Task objective:
Without including any pictures, write out the data below exactly.

Entries supplied:
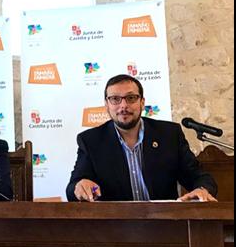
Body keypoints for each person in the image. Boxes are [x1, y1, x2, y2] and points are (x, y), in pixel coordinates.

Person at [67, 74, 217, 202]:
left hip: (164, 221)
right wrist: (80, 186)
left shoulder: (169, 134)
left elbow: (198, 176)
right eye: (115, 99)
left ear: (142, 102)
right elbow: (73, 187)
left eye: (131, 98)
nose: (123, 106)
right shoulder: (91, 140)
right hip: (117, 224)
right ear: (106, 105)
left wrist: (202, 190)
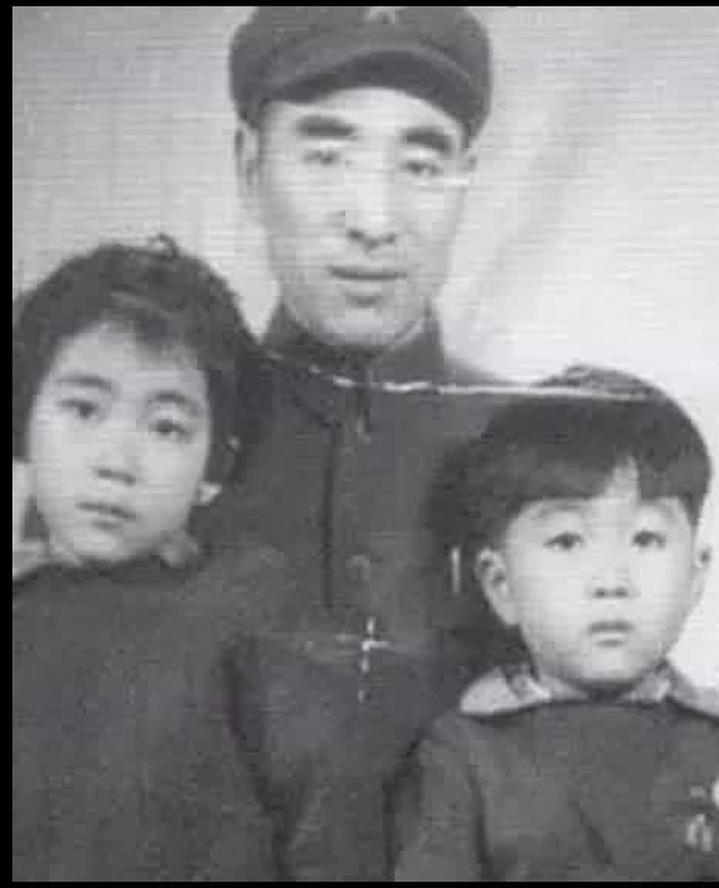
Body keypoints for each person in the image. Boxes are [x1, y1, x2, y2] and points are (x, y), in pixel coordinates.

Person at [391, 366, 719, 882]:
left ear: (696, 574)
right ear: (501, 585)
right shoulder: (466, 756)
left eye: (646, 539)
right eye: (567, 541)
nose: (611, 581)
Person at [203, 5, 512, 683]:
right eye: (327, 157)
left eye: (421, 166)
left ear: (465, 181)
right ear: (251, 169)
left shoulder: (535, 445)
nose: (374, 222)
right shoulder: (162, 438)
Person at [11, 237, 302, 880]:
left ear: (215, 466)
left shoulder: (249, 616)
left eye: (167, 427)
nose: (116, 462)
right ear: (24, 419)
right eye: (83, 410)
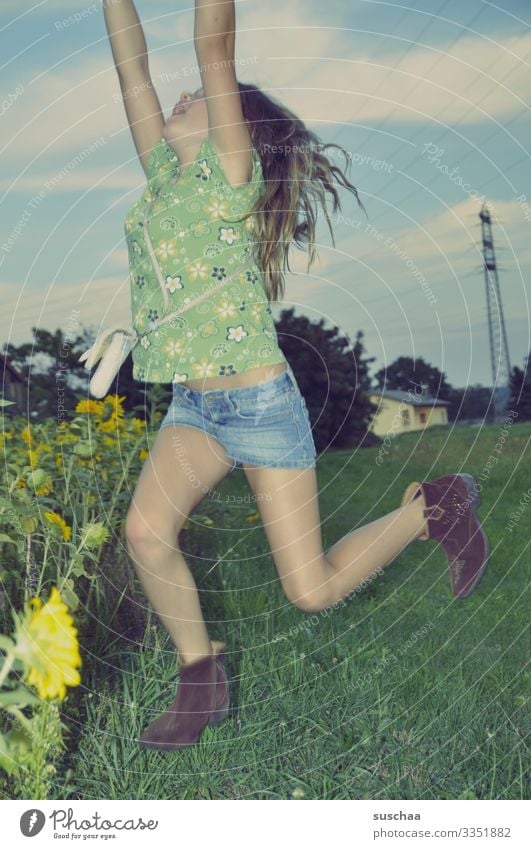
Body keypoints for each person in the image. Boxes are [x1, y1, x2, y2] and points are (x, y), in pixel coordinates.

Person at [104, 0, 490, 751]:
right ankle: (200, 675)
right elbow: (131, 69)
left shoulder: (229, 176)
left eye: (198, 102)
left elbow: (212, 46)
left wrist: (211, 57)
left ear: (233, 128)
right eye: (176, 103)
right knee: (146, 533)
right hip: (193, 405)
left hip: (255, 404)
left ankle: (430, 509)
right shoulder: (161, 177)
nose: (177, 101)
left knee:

Response box:
Body keypoints for each person in the image. Boxes are [x1, y1, x2, y2] and points are (x, y), in pixel coordinates.

Person at [67, 74, 217, 202]:
left hip: (164, 221)
right wrist: (80, 186)
left shoulder: (169, 134)
left elbow: (198, 176)
right eye: (115, 99)
left ear: (142, 102)
right elbow: (73, 187)
left eye: (131, 98)
nose: (123, 106)
right shoulder: (91, 140)
right hip: (117, 224)
right ear: (106, 105)
left wrist: (202, 190)
Body keypoints for each person in the image. Boxes are [x1, y1, x2, y2] and points are (x, y), in pixel coordinates.

Person at [391, 366, 719, 882]:
left ear: (696, 574)
right ear: (501, 585)
right shoulder: (466, 756)
left eye: (646, 539)
right eye: (567, 541)
nose: (611, 581)
Person at [203, 5, 512, 683]:
right eye: (327, 157)
left eye: (421, 166)
left ear: (465, 181)
right ear: (251, 169)
left shoulder: (535, 445)
nose: (374, 222)
right shoulder: (162, 438)
Person at [11, 237, 302, 880]:
left ear: (215, 466)
left shoulder: (249, 616)
left eye: (167, 427)
nose: (116, 462)
right ear: (24, 419)
right eye: (83, 410)
Body keypoints for each person in the image. Boxes are [x1, y1, x2, y2] and points are (x, y), in pixel coordinates.

Person at [104, 0, 490, 751]:
right ankle: (200, 675)
right elbow: (131, 69)
left shoulder: (229, 176)
left eye: (198, 102)
left elbow: (212, 46)
left wrist: (211, 57)
left ear: (233, 128)
right eye: (176, 103)
right knee: (146, 533)
right hip: (193, 405)
left hip: (255, 404)
left ankle: (430, 509)
right shoulder: (161, 177)
nose: (177, 101)
left knee:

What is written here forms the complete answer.